Goal » Can you repeat only the data from the line with "collection date: 1974-10-30" to the line with "collection date: 1883-10", swapping "locality" for "site" and leaving everything else unchanged?

[Dataset excerpts]
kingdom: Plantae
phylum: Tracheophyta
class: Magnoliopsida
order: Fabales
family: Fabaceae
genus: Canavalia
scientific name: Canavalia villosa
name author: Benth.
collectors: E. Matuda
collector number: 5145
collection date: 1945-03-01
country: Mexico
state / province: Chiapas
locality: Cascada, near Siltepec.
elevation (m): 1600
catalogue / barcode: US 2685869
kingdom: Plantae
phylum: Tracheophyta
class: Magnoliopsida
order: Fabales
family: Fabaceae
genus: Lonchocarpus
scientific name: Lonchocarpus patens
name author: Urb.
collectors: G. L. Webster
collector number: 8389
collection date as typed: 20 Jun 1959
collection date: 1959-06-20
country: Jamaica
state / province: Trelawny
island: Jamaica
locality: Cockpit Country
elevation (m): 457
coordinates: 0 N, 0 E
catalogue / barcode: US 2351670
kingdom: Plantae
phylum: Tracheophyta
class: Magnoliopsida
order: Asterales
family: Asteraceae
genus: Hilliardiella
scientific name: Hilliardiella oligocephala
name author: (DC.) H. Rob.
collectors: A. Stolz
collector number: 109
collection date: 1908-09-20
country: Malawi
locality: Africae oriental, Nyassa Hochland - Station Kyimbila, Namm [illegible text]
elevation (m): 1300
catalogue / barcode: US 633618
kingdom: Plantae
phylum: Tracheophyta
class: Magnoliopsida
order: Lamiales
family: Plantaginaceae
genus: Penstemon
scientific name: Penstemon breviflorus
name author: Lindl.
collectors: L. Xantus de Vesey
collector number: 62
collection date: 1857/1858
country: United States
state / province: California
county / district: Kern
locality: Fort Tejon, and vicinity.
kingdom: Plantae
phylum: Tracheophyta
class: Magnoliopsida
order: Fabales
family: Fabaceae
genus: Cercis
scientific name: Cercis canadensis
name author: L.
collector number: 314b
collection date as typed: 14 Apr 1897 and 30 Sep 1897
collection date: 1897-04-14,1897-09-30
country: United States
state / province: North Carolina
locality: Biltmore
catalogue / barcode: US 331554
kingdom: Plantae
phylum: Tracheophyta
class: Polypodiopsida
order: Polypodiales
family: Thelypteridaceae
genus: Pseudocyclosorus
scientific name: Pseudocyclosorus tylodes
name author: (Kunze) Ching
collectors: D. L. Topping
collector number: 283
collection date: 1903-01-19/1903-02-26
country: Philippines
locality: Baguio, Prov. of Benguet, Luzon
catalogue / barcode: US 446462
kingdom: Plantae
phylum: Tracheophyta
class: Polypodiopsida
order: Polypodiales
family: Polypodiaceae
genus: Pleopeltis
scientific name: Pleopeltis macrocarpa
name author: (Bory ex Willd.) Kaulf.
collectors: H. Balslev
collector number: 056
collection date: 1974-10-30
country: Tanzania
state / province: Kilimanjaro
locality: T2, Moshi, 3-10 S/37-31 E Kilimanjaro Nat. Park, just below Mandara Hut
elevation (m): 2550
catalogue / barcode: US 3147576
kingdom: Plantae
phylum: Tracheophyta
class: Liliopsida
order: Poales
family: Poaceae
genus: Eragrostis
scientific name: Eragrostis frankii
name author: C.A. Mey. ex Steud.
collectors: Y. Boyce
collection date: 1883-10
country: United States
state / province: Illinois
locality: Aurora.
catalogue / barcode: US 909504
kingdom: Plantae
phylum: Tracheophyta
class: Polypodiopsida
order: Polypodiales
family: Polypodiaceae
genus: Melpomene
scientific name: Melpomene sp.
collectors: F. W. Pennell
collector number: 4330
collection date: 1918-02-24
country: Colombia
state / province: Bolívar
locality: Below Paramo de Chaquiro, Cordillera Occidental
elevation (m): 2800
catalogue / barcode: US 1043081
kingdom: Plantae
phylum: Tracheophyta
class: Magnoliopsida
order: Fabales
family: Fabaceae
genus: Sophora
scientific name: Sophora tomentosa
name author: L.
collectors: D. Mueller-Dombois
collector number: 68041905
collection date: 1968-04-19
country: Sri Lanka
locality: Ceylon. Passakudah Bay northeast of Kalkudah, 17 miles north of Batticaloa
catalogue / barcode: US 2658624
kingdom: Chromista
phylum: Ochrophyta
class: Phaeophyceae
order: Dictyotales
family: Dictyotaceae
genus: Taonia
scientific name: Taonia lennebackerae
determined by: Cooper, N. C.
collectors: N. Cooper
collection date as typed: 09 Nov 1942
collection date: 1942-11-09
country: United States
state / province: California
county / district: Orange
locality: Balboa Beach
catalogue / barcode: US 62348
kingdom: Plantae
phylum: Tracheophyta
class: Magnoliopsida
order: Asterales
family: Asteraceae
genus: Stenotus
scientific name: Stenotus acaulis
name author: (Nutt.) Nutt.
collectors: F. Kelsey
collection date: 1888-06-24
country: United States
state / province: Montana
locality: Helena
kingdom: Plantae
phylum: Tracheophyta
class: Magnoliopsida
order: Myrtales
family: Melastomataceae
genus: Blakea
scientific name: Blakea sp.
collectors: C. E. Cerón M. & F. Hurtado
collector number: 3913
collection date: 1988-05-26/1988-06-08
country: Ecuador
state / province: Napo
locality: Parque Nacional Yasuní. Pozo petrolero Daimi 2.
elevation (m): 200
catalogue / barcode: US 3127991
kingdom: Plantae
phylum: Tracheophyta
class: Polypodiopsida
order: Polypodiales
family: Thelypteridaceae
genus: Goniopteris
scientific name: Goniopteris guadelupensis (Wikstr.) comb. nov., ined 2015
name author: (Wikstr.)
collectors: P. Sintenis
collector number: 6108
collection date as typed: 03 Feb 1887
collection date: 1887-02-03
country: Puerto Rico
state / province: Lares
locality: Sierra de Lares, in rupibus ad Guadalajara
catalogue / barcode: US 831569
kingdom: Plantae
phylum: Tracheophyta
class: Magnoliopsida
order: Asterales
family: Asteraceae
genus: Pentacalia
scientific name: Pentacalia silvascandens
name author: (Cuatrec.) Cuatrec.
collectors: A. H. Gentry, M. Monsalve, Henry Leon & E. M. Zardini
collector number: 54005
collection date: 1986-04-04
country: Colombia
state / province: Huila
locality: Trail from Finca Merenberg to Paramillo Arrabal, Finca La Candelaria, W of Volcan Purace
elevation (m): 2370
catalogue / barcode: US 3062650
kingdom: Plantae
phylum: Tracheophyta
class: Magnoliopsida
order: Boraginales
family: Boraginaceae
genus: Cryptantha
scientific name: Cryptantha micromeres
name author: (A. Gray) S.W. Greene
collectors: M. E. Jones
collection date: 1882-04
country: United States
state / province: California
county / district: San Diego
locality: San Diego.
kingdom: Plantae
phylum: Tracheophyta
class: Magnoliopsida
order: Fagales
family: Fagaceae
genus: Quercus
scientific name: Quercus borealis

Solved problem »
collection date: 1974-10-30
country: Tanzania
state / province: Kilimanjaro
site: T2, Moshi, 3-10 S/37-31 E Kilimanjaro Nat. Park, just below Mandara Hut
elevation (m): 2550
catalogue / barcode: US 3147576
kingdom: Plantae
phylum: Tracheophyta
class: Liliopsida
order: Poales
family: Poaceae
genus: Eragrostis
scientific name: Eragrostis frankii
name author: C.A. Mey. ex Steud.
collectors: Y. Boyce
collection date: 1883-10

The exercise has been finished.